Before Paris
“But I don’t speak French,” he said.
“Psshhh,” she replied, waving aside her husband’s concern.
She straightened her hat, the wool cap that her friends claimed made her look like Catherine Deneuve, although he knew little about Catherine Deneuve beyond her demure and mysterious characters in two European films he’d seen. He had only recently become aware of the French New Wave—Truffaut, Resnais, Godard—through the films he had read about to prepare for their Paris vacation. He assumed that nothing much had changed in France since the early 1960s, and, after an evening of screening black-and-white cinema, had concluded that one Parisian hat looked much like another.
His wife motioned to him to keep up with the rest of the museum tour group—a dozen international visitors.
“C’est Paris, merci,” she whispered into his ear as he sidled next to her.
“You are bilingual,” he told her.
“Je parle beaucoup de langues,” she said, then offered “multilingual” as a word of clarification.
His wife had every right to tout her multilingual skills, since she spoke not only French and English but also Spanish, Italian, German—countries they had yet to visit. He, on the other hand, had dismissed the study of languages during his undergrad years in Omaha, only now relying on the trial version of an online app that taught every language from Turkish to Norwegian by flashing pictures of apples and horses and young women across the screen. From the afternoon they had touched down in Paris, he’d looked for opportunities to employ his limited vocabulary, but it seemed odd to stop a stranger in the street and ask for directions to the nearest apple or horse.
As they followed the other tourists into the next gallery, he was pleased to see that his luck had changed. Here, he was greeted by a collection of still lifes by Cézanne—apples in bowls, apples on plates, apples on tables, apples on cloths. He leaned toward his wife.
“Pommes,” he announced as he stroked his chin.
She stared at her husband blankly, but he said nothing more, as if a single word could convey the totality of Cézanne’s artistry. He returned to the apples—the colors, the shading, the shapes, barely apples he had to confess. They were somewhat round and somewhat russet, but they might just as easily have been plums or tomatoes. Perhaps they were tomatoes and his thoughts, through either free association or boredom, had wandered to Greece. Greece was where he had really wanted to vacation, not Paris. He had wanted to visit the Acropolis, Delphi, the Colossus of Rhodes. His wife’s reminder that no one had seen the Colossus of Rhodes since the third century did not lessen his enthusiasm for visiting a site he imagined as rooted, real, solid. He’d had his fill of vague impressions of fruit.

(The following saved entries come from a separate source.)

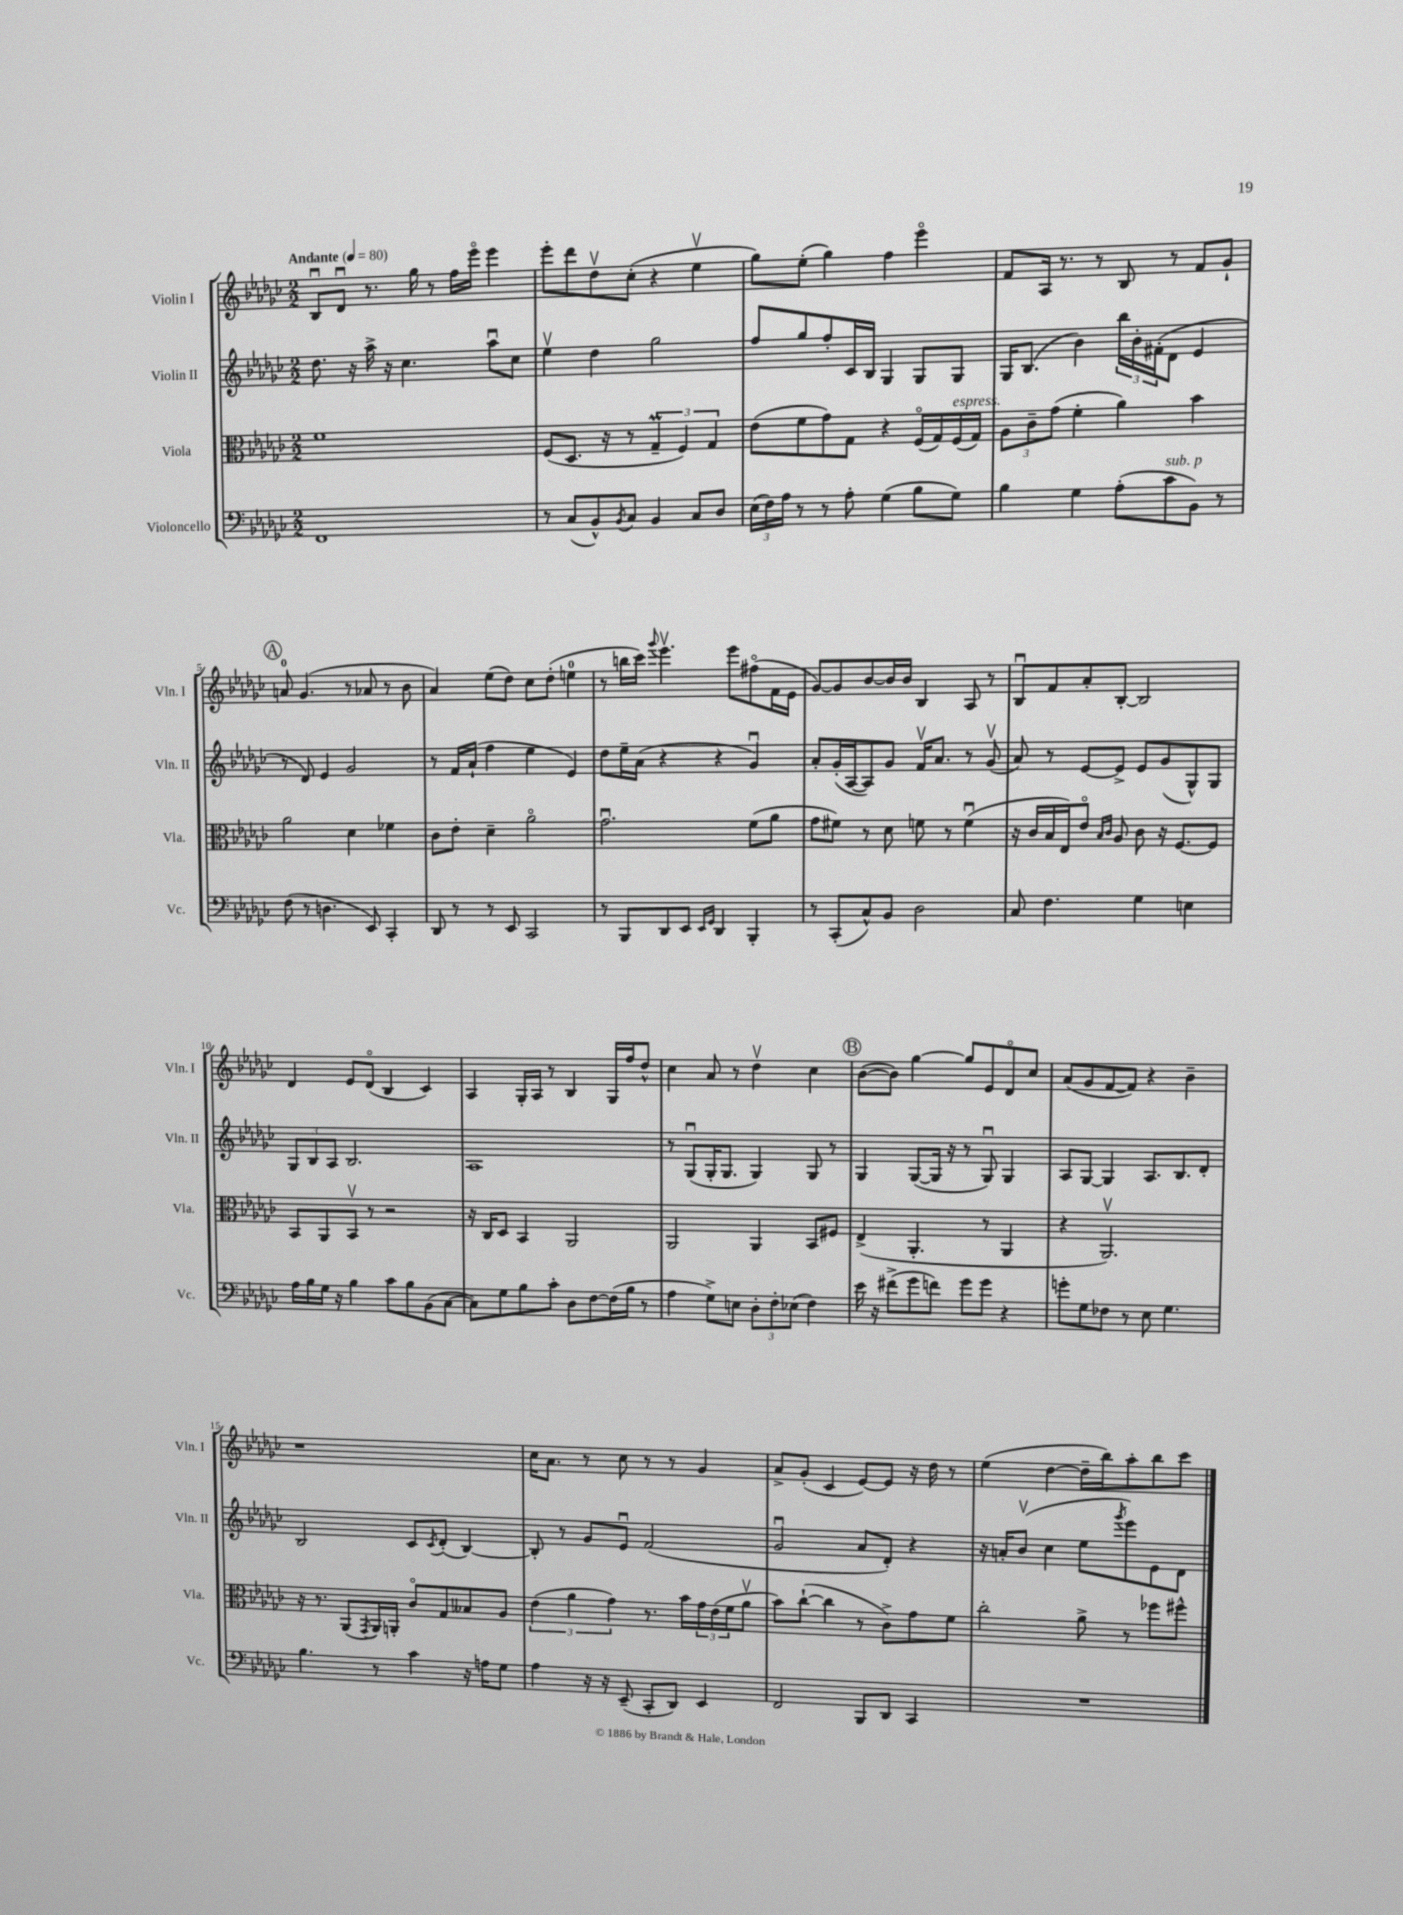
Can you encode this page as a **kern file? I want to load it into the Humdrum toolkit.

**kern	**kern	**kern	**kern
*staff4	*staff3	*staff2	*staff1
*clefF4	*clefC3	*clefG2	*clefG2
*k[b-e-a-d-g-c-]	*k[b-e-a-d-g-c-]	*k[b-e-a-d-g-c-]	*k[b-e-a-d-g-c-]
*M2/2	*M2/2	*M2/2	*M2/2
*MM80	*MM80	*MM80	*MM80
1FF	1f	8.dd-	8B-u
.	.	.	8d-u
.	.	16r	.
.	.	16aa-^	8.r
.	.	16r	.
.	.	4.cc-	.
.	.	.	16gg-
.	.	.	8r
.	.	.	16ff
.	.	.	16eee-o
.	.	8aa-u	4eee-
.	.	8cc-	.
=	=	=	=
8r	(8F	4ee-v	8eee-'
(8C-	8.D-	.	8ddd-
8BB-^^)	.	4dd-	8dd-v
.	16r	.	.
8qBB-	.	.	.
8C-	8r	.	(8cc-'
4BB-	6G-~	2gg-	4r
.	6F)	.	.
8C-	.	.	4ee-v
.	6G-	.	.
8D-	.	.	.
=	=	=	=
(24E-	(8e-	8ff	8gg-)
24F)	.	.	.
24A-	.	.	.
8r	8f	8gg-	(8ee-'
8r	8g-)	8ff'	4gg-)
8A-'	8G-	16c-	.
.	.	16B-	.
(4G-	4r	4G-	4ff
8B-	(16Fo	8G-	4eee-o
.	16G-)	.	.
8G-)	(16F	8G-	.
.	16G-)	.	.
=	=	=	=
4B-	12A-	16G-	8f
.	.	(8.B-	.
.	12c-~	.	.
.	.	.	16A-
.	(12g-	.	.
.	.	.	8.r
4G-	4f'	4b-)	.
.	.	.	8r
(8A-'	4a-)	24bb-	8B-
.	.	24b-'	.
.	.	(24f#'	.
8c-	.	8d-	8r
8BB-)	4b-	4e-	8f
8r	.	.	8g-`
=	=	=	=
(8F	2a-	8r	8a
8r	.	8d-)	(4.g-
4.D	.	4e-	.
.	4d-	2g-	8r
8EE-)	.	.	8a-
4CC-'	4f-	.	8r
.	.	.	8b-
=	=	=	=
8DD-	8c-	8r	4a-)
8r	8e-'	16f	.
.	.	(16a-`	.
8r	4d-~	4ff	(8ee-
8EE-	.	.	8dd-)
2CC-	2a-o	4ee-	8cc-
.	.	.	(8dd-'
.	.	4e-)	4ee
=	=	=	=
8r	2.g-u	8dd-	8r
8BBB-	.	16ee-~	16bb
.	.	(16a-	16ccc-)
.	.	.	8qqggg-
8DD-	.	4r	4.eee-v
8EE-	.	.	.
16qqEE-	.	.	.
16qqGG-	.	.	.
4DD-	.	4r	.
.	.	.	8eee-
4BBB-'	(8f	4g-u)	(8ff#o
.	8a-	.	16f
.	.	.	16e-
=	=	=	=
8r	8g-	8a-'	[8g-)
(8CC-'	8f#)	(16g-'	8g-]
.	.	[16A-	.
8C-^^)	8r	8A-])	[8b-
8BB-	8d-	8g-	16b-]
.	.	.	16b-
2D-	8f	16fv	4B-
.	.	8.a-	.
.	8r	.	.
.	(4fu	8r	8A-
.	.	(8g-v	8r
=	=	=	=
8C-	16r	8a-)	8B-u
.	16c-	.	.
4.F	16B-	8r	8f
.	16E-)	.	.
.	8e-o	[8e-	8a-'
.	16qqB-	.	.
.	16qqc-	.	.
.	8A-	8e-^]	[8B-'
4G-	8c-	8e-	2B-]
.	16r	(8g-	.
.	[8.F	.	.
4E	.	8G-^^)	.
.	8F]	8G-	.
=	=	=	=
16A-	8BB-	12G-	4d-
16B-	.	.	.
.	.	12B-	.
16G-	8AA-	.	.
.	.	12A-	.
16r	.	.	.
4B-	8BB-v	2.B-	8e-
.	8r	.	(8d-o
8c-	2r	.	4B-
8B-	.	.	.
(8BB-	.	.	4c-)
[8C-	.	.	.
=	=	=	=
8C-])	16r	1A-	4A-
.	16C-	.	.
8G-	8D-	.	.
8B-	4BB-	.	16G-'
.	.	.	16A-
8c-'	.	.	8r
8D-	2AA-	.	4B-
[8F	.	.	.
(16F]	.	.	16G-
16B-	.	.	16ff
8r	.	.	8dd-^^
=	=	=	=
4A-	2AA-	8r	4cc-
.	.	(8G-u	.
8G-^)	.	16G-'	8a-
.	.	8.G-	.
8E	.	.	8r
12D-'	4AA-	4G-)	4dd-v
12F'	.	.	.
(12E-	.	.	.
4F)	8BB-	8G-	4cc-
.	8F#	8r	.
=	=	=	=
16e-	(4E-^	4G-	([8b-
16r	.	.	.
(8f#^	.	.	8b-])
8g-	4.AA-'	([8G-	[4gg-
8f)	.	16G-]	.
.	.	16r	.
8g-	.	8r	8gg-]
8g-	8r	8G-u)	8e-
4r	4AA-	4G-	8d-o
.	.	.	8cc-
=	=	=	=
8g'	4r	8A-	(8a-
8G-	.	[8G-	8g-
8F-	2.AA-v)	4G-]	[8f
8r	.	.	8f])
8E-	.	8.A-	4r
4.G-	.	.	.
.	.	8.B-	.
.	.	.	4b-~
.	.	8d-'	.
=	=	=	=
4.B-	16r	2B-	1r
.	8.r	.	.
.	(8AA-	.	.
.	8qGG-	.	.
8r	16AA-)	.	.
.	16AA'	.	.
4c-	8c-o	8c-	.
.	.	8qc-	.
.	8G-	(8d-'	.
16r	8B--	[4B-)	.
16A	.	.	.
8G-	8A-	.	.
=	=	=	=
4A-	(6e-	8B-']	16cc-
.	.	.	8.a-
.	.	8r	.
.	6a-	.	.
16r	.	8g-	8r
16r	.	.	.
.	6g-)	.	.
(8EE-~	.	8e-u	8cc-
8CC-'	8.r	(2f	8r
8DD-)	.	.	8r
.	16b-	.	.
4EE-	24g-	.	4g-
.	(24e-	.	.
.	24f	.	.
.	8a-v	.	.
=	=	=	=
2FF	8b-)	2g-u	8a-^
.	([8cc-`	.	(8g-'
.	4cc-]	.	4c-
8BBB-	8r	8a-	[8e-)
8DD-	8c-^)	8d-')	8e-]
4CC-	8g-	4r	16r
.	.	.	16dd-
.	8f	.	8r
=	=	=	=
1r	2cc-'	16r	(4ee-
.	.	16a'	.
.	.	(8b-v	.
.	.	4cc-	[4dd-
.	8a-^	8ee-	16dd-~]
.	.	.	16bb-)
.	.	8qggg-	.
.	8r	8eee-)	8aa-'
.	8ff-	8e-	8bb-
.	8ff#^^	8d-	8ccc-
==	==	==	==
*-	*-	*-	*-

His wife also reminded him that he understood less Greek than he did French, but he dismissed her concern since he imagined that no one who wasn’t Greek would take the time to learn Greek. It made more sense to visit a country whose language he was never going to master than to fumble through a country where he knew just enough to make a fool of himself.
A tourist, draped in a black scarf and herringbone jacket, brushed closely against the man’s wife. The tourist removed his glasses and peered into a painting, a still life of small apples and reed baskets and wine bottles. The man’s wife leaned toward the tourist.
“Que vois-tu?” the man heard his wife ask.
The tourist touched her arm with one hand as he swept the other through the space beneath the apples. Her husband listened as the tourist spoke quietly to his wife. “Chapeau charmant,” he thought he heard. Or perhaps “Chevreau charmant.” He closed his eyes, and the photos from his online language app flickered before him. “Chevreau, chevreau,” he whispered. A sheep? A cow? A dog? He opened his eyes as his wife touched her cap and laughed playfully at the tourist’s comment. “Chapeau,” the husband whispered.